Starting a High Tech Business: Finding a Market

When you're starting a business, you'll hear a lot about product/market fit. Marc Andreesen says:

In a great market -- a market with lots of real potential customers -- the market pulls product out of the startup. The market needs to be fulfilled and the market will be fulfilled, by the first viable product that comes along. The product doesn't need to be great; it just has to basically work. And, the market doesn't care how good the team is, as long as the team can produce that viable product.

In short, customers are knocking down your door to get the product; the main goal is to actually answer the phone and respond to all the emails from people who want to buy.And when you have a great market, the team is remarkably easy to upgrade on the fly.

This is the story of search keyword advertising, and Internet auctions, and TCP/IP routers.

Note: I've quoted a small portion of a long article that is well worth reading.

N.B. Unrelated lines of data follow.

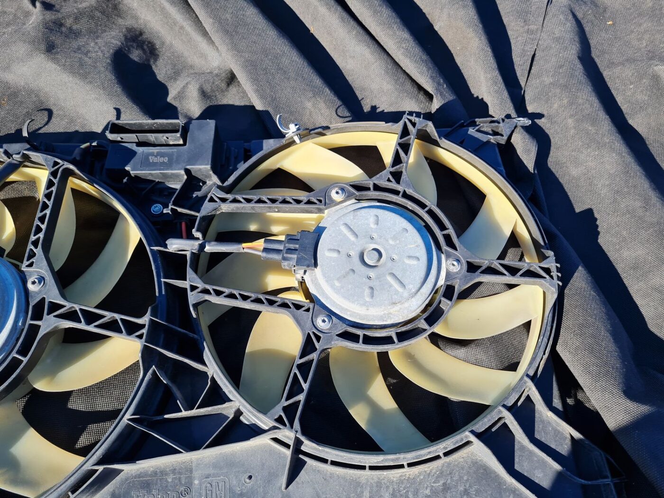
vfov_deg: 53.1
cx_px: 332
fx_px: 499
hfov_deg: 67.3
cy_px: 249
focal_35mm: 26
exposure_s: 1/764
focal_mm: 5.4
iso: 50
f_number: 1.8
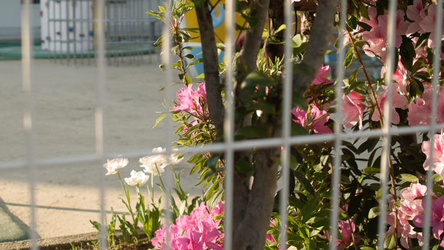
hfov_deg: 33.2
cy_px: 118
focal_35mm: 63
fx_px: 742
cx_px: 170
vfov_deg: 19.1
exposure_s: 1/250
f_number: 2.8
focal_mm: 24.2
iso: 100
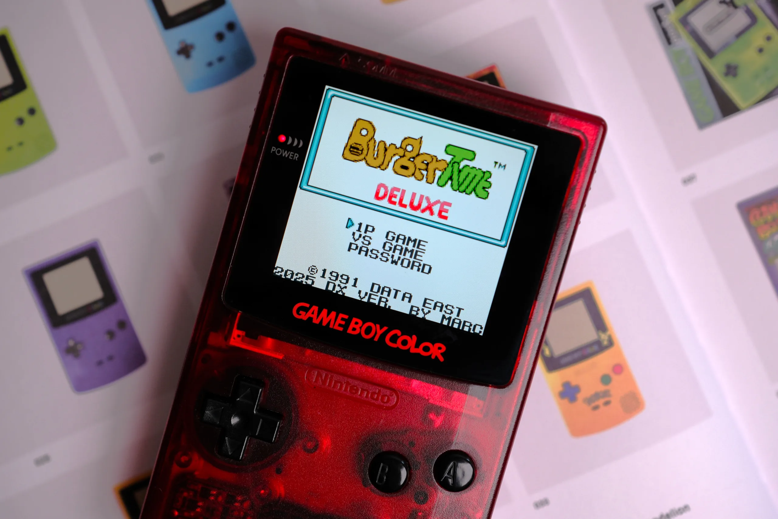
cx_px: 389
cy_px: 260
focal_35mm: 50
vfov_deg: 27.0
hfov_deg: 39.6
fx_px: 1081
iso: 500
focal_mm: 33
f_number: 2.5
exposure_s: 1/240
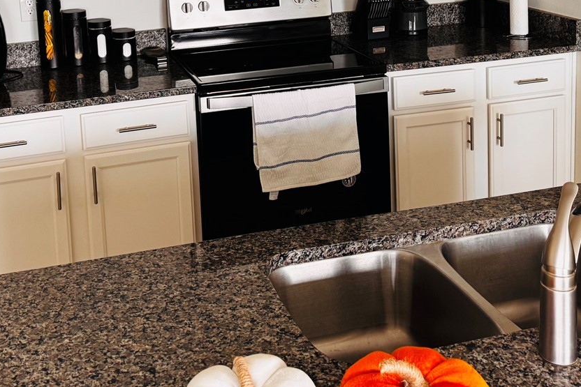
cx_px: 221
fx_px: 775
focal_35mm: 48
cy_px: -22
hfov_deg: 40.8
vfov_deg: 26.2
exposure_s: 1/120
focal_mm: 6.76
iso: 125
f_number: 1.78
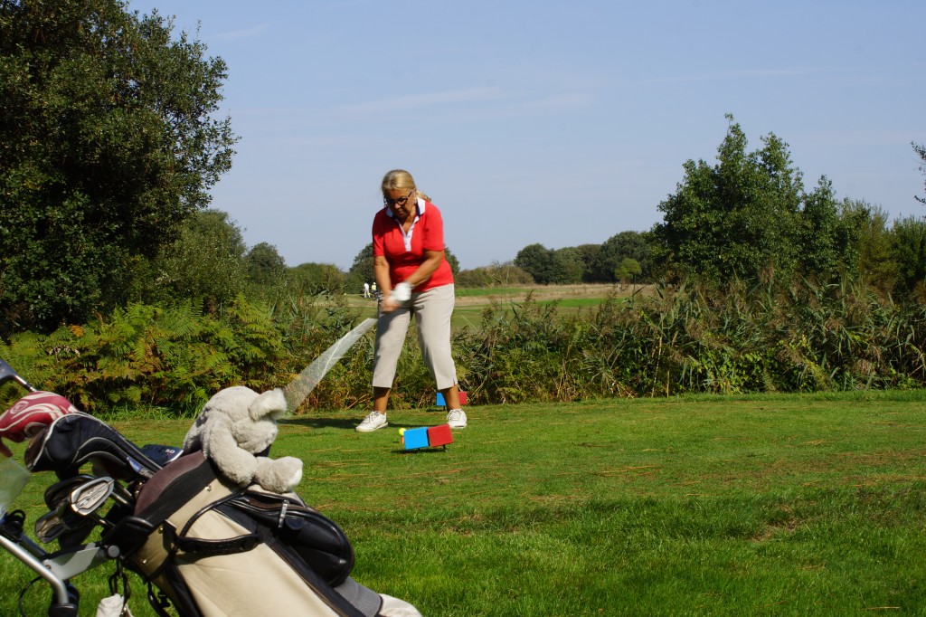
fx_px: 1736
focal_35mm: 68
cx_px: 463
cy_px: 308
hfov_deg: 29.9
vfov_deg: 20.1
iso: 100
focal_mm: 45
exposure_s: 1/125
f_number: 13
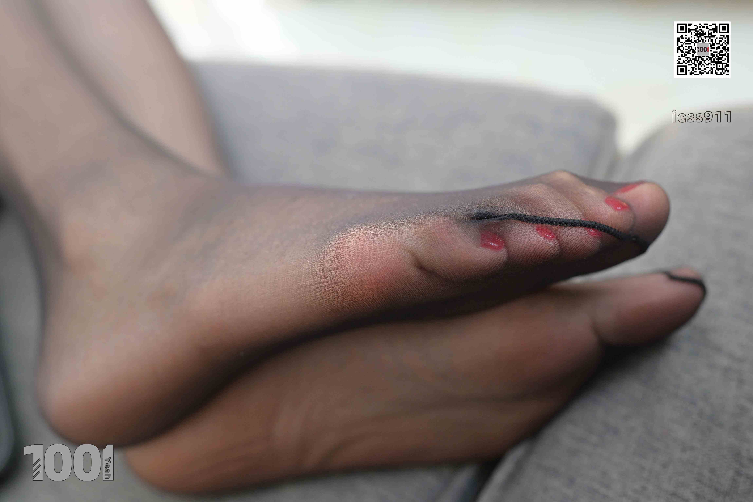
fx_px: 732
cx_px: 376
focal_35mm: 35
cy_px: 251
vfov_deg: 37.9
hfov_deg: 54.4
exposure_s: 1/200
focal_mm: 35
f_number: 3.2
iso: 1000
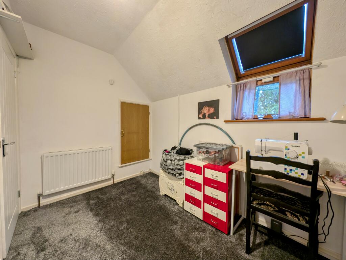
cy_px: 130
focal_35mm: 12
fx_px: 120
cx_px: 173
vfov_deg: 94.6
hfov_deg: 110.5
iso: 81
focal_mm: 2.23
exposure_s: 1/15
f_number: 1.95
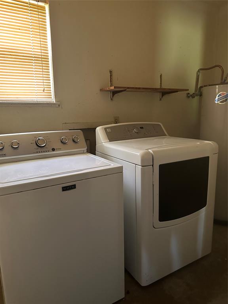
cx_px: 114
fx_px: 211
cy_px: 152
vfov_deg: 71.6
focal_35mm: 24
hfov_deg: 56.8
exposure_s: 1/40
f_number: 1.78
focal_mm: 6.86
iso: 1000
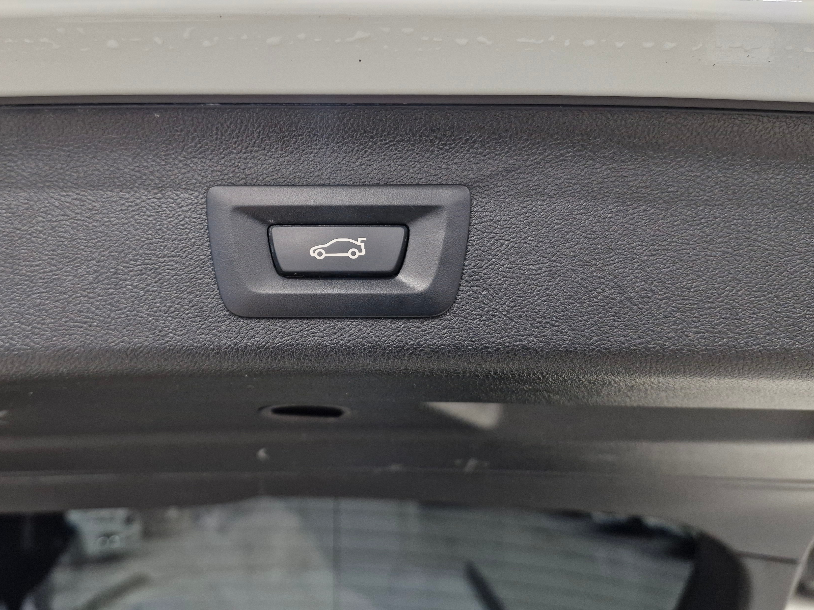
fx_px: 658
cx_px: 335
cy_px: 241
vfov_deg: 49.4
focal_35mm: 28
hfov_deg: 63.0
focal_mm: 5.54
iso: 500
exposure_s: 1/100
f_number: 1.8
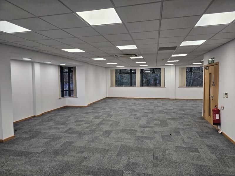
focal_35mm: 23
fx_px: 156
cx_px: 118
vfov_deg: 58.9
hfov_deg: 73.9
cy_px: 88
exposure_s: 1/190
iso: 125
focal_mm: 6.3
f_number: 1.7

This is undoubtedly true, but one of the mistakes that many people make in reading statements like this is thinking of "markets" as these things that you can go find, check out, and pick up like a head of lettuce from the supermarket.

In truth, there's no static collection of markets. Further, they're remarkably difficult to analyze and understand to the level of details someone does when they're building a product. In fact, there's only one sure fire way to explore a market and that's to build products and try to sell them.

This is a state space exploration problem that evolutionary algorithms are great at exploiting and on the macro scale, that's exactly what happens when thousands of companies build and sell products. They find the fit.

Of course, if you're starting a business, you don't want to solve the problem on a macro scale, but on a micro scale. Specifically, you want to find a market for your product, or a product for your market depending on how you look at it. And that's the point. You can't afford to look at it from either of these perspectives. You have to consider the problem holisitically.

That's why people make such a big deal about having a good team. A good team, with strong leadership will constantly adjust product and strategy based on signals that are coming back from the world (I specifically don't say "market") about how well their product fits a need.

Consequently, it's difficult to say that team, product, or market is paramount in building a startup. The truth is that you need all three and successful startups are constantly iterating all of them. If you're not getting traction, you'd better adjust and quick. You'll never be smart enough to look at the market, see a need, and build a product that fits, although you may get lucky. What you can do, however, is quickly iterate through variations on a theme to find what works.